*Data records*.
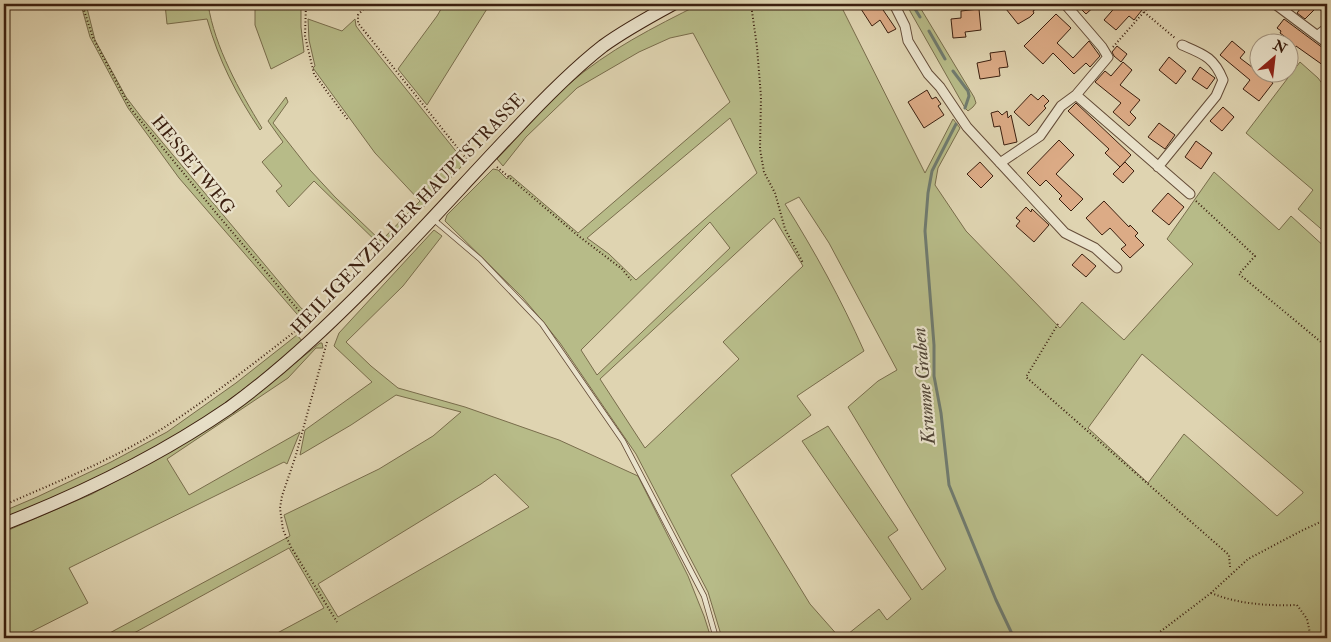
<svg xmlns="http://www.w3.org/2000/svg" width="1331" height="642" font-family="'IM FELL Double Pica',serif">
  <rect width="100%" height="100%" fill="#dfd4b1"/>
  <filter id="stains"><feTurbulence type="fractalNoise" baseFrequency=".004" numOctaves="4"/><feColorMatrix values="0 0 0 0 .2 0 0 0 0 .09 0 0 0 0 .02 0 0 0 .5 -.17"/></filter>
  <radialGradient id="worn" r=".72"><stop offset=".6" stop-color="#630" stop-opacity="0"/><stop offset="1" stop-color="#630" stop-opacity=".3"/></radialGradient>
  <path fill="#b7bb88" stroke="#796d4c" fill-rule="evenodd" d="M72 4H86L95 40 126 97 142 118 301 308 313 317 303 321 179 178 128 108 90 37 81 5Z
    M165 4H208C215 48 239 90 262 128L260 130C236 94 219 61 207 19L167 24Z
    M255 4H301V27L304 52 271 69 255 25Z
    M444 4H490L427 105 398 69 437 16Z
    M700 4H840L925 173 953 119 960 128 938 168 935 185 966 231 1060 328 1082 302 1124 340 1193 264 1167 239 1214 172 1279 230 1291 216 1327 249V638H843L879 609 887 620 911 599 802 441 828 426 898 530 888 537 922 590 946 569 848 407 878 381 897 370 829 243 799 197 785 204C815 252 841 299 864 351L797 396 811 415 731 475 810 604 840 638H722L708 592 636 454 560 343 544 323 523 298 445 221 447 215 493 169 498 170 507 179 510 175 578 233 730 102 693 33 670 38 639 52 577 88 526 137 503 166 497 159C521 134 544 107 569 84 608 50 654 27 700 4ZM730 118 757 173 636 280 609 254 587 238ZM774 218 803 266 723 342 739 359 645 448 600 379ZM710 222 730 248 597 375 581 350ZM1142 354 1303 492V493L1277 516 1184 434 1148 483 1088 428Z
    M906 4H918L921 9 974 97 976 103 973 107 968 111 965 108Z
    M308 19 342 31 355 19 356 26 365 38 463 160 464 163 461 167 384 249 314 181 289 207 276 191 282 186 262 162 283 142 268 121 286 97 288 102 273 123 310 170 335 197 381 241 420 201 375 153 313 68 315 66 309 40Z
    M1300 62 1318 78 1327 90V234L1298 209 1313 190 1246 133Z
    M434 230 442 236 403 286 346 342 371 366 398 388 465 407 559 440 638 476 688 576 704 616 711 638H268L324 608 289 548 125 638H105L104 636 290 536 284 515 379 469 433 436 461 412 396 395 351 425 300 455 305 430 372 382 334 346 339 333ZM495 474 529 507 338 617 318 584 481 484Z
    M297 335 303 342C257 379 210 418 158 447 109 475 57 498 4 519V511L37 497 111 462 167 432 236 383Z
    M320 343H322L323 348H316L288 378 167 459 189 495 300 432 287 464 284 462 69 568 88 603 19 638H4V532L92 494 164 455 265 387Z"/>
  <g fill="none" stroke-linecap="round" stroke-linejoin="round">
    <path stroke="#707b6f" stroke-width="3" d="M912 4 920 17
      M1316 4 1327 15
      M929 31 945 59
      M953 71 968 91 969 96 965 108
      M956 124 932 171 928 193 925 231 934 345V376L941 413 949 485 996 600 1014 638"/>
  </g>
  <path fill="#dcab86" stroke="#3b1f0f" d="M869 4H879L896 29 888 33 880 20 872 26 861 9Z
    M1002 4H1043L1033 11 1034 13 1030 17 1018 24Z
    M1076 4H1097L1086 14Z
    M1118 4H1135L1142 10 1134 20 1129 16 1116 30 1104 20Z
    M1304 4H1311L1314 6V10L1305 19 1297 13Z
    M979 9 981 30 965 32 966 37 953 38 951 19 961 18V11Z
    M1056 14 1071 28 1057 43 1073 58 1089 41 1100 56 1090 67 1086 63 1074 74 1053 53 1043 64 1024 46Z
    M1284 19 1323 48 1327 49V68L1296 46 1288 57V39L1280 33 1281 31 1277 28Z
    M1232 41 1245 52 1240 58 1273 83 1259 101 1243 89 1250 80 1220 55Z
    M1117 46 1127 54 1121 62 1114 56 1112 52Z
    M1005 51 1008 67 999 68 1000 76 980 79 977 63 991 60 990 53Z
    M1169 57 1186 71 1176 84 1159 70Z
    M1123 62 1132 70 1120 85 1140 100 1130 112 1136 118 1129 126 1113 112 1121 103 1095 82 1105 71 1111 76Z
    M1200 67 1215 78 1207 89 1192 79Z
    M927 90 932 99 936 97 941 104 938 106 944 115 924 128 908 102Z
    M1031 94 1038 100 1043 95 1049 101 1044 106 1046 108 1029 126 1014 112Z
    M1076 103 1131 155 1120 167 1105 153 1109 149 1068 111Z
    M1223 107 1234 117 1222 131 1210 121Z
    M998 111 1002 115 1007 111 1008 118 1011 115 1017 142 1004 145 1000 126 994 127 991 113Z
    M1159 123 1175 135 1165 149 1148 137Z
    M1059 140 1074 155 1056 174 1083 199 1071 211 1059 199 1062 196 1046 180 1040 186 1027 173Z
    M1196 141 1212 153 1201 169 1185 157Z
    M980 162 993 176 981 188 967 174Z
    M1125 162 1134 171 1123 183 1113 174Z
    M1168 193 1184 207 1169 225 1152 211Z
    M1104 201 1129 227 1130 225 1138 233 1135 236 1144 245 1130 258 1121 249 1126 245 1110 228 1102 235 1086 218Z
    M1026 207 1031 212 1032 209 1049 225 1034 242 1016 226 1020 221 1016 218Z
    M1082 254 1096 266 1086 277 1072 265Z"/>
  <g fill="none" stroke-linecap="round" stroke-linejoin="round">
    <g stroke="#644c38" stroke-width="6">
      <path id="lane" d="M433 219 480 259 542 324 623 441 704 596 716 638"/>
    </g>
    <g stroke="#644c38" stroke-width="11">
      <path id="street" d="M894 4 905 26 908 41 928 74 940 87 967 127 1065 233 1095 248 1117 268
        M1275 4 1327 43
        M1318 35 1327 28
        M1076 95 1190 194
        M1000 163 1040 136 1061 106 1076 95 1108 57 1102 47 1065 4
        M1158 167 1216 96 1223 80C1214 57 1203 54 1182 45"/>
    </g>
    <g stroke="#3b1f0f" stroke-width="14">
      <path id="secondary" d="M4 524C83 493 159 456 229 408 287 366 339 315 389 264 431 221 471 176 513 132 540 103 571 71 603 46 625 30 649 17 673 4"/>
    </g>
    <path stroke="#3b1f0f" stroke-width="2" stroke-dasharray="1 2.5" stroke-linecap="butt" d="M82 4 93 38 131 109 217 214 311 325
      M306 4 305 36 314 74 348 120
      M368 4 358 15V23L468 161
      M751 4 757 47 761 97 760 149 764 172 775 193 785 229 803 263
      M1144 12 1175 38
      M1113 47 1151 4
      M497 167 576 234 622 269 631 280
      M1196 201 1255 256 1239 274 1327 347
      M1058 324 1026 377 1229 555 1230 567
      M327 342 296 455 282 496 280 508 283 530 291 547 337 622
      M4 505C59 481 117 458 168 425 214 395 258 360 302 326H310
      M1211 593C1238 604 1267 606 1297 605L1307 619 1311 638
      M1152 638 1211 593 1248 559 1303 530 1327 519"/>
    <use href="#lane" stroke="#eae3cc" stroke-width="4.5"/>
    <use href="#street" stroke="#eae3cc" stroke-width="9"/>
    <use href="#secondary" stroke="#eae3cc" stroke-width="12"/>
  </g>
  <g text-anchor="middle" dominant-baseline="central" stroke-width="4.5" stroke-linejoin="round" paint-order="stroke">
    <g font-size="18" fill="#3b1f0f" stroke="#eae3cc">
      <text transform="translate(193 165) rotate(51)">HESSETWEG</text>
      <text transform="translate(408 214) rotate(-46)">HEILIGENZELLER HAUPTSTRASSE</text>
    </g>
    <g font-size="19" font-style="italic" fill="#514537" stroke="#eae3cc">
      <text transform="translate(924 386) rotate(-95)">Krumme Graben</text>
    </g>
  </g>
  <rect width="1331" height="642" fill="none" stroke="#dfd4b1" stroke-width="20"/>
  <rect x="5" y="5" width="1321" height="632" fill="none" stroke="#3b1f0f" stroke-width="2.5"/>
  <rect x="10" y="10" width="1311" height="622" fill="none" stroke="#3b1f0f"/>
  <g transform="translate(1274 58) rotate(28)"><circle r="24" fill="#eae3cc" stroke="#a49580"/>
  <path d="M0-4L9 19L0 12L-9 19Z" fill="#8f2418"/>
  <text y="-8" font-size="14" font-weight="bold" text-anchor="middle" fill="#3b1f0f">N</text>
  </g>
  <rect width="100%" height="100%" filter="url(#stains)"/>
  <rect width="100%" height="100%" fill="url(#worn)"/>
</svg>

*What to produce*. When a line of the records has the word "worn", pick it out and copy it.

*Solution to this task*.
  <radialGradient id="worn" r=".72"><stop offset=".6" stop-color="#630" stop-opacity="0"/><stop offset="1" stop-color="#630" stop-opacity=".3"/></radialGradient>
  <rect width="100%" height="100%" fill="url(#worn)"/>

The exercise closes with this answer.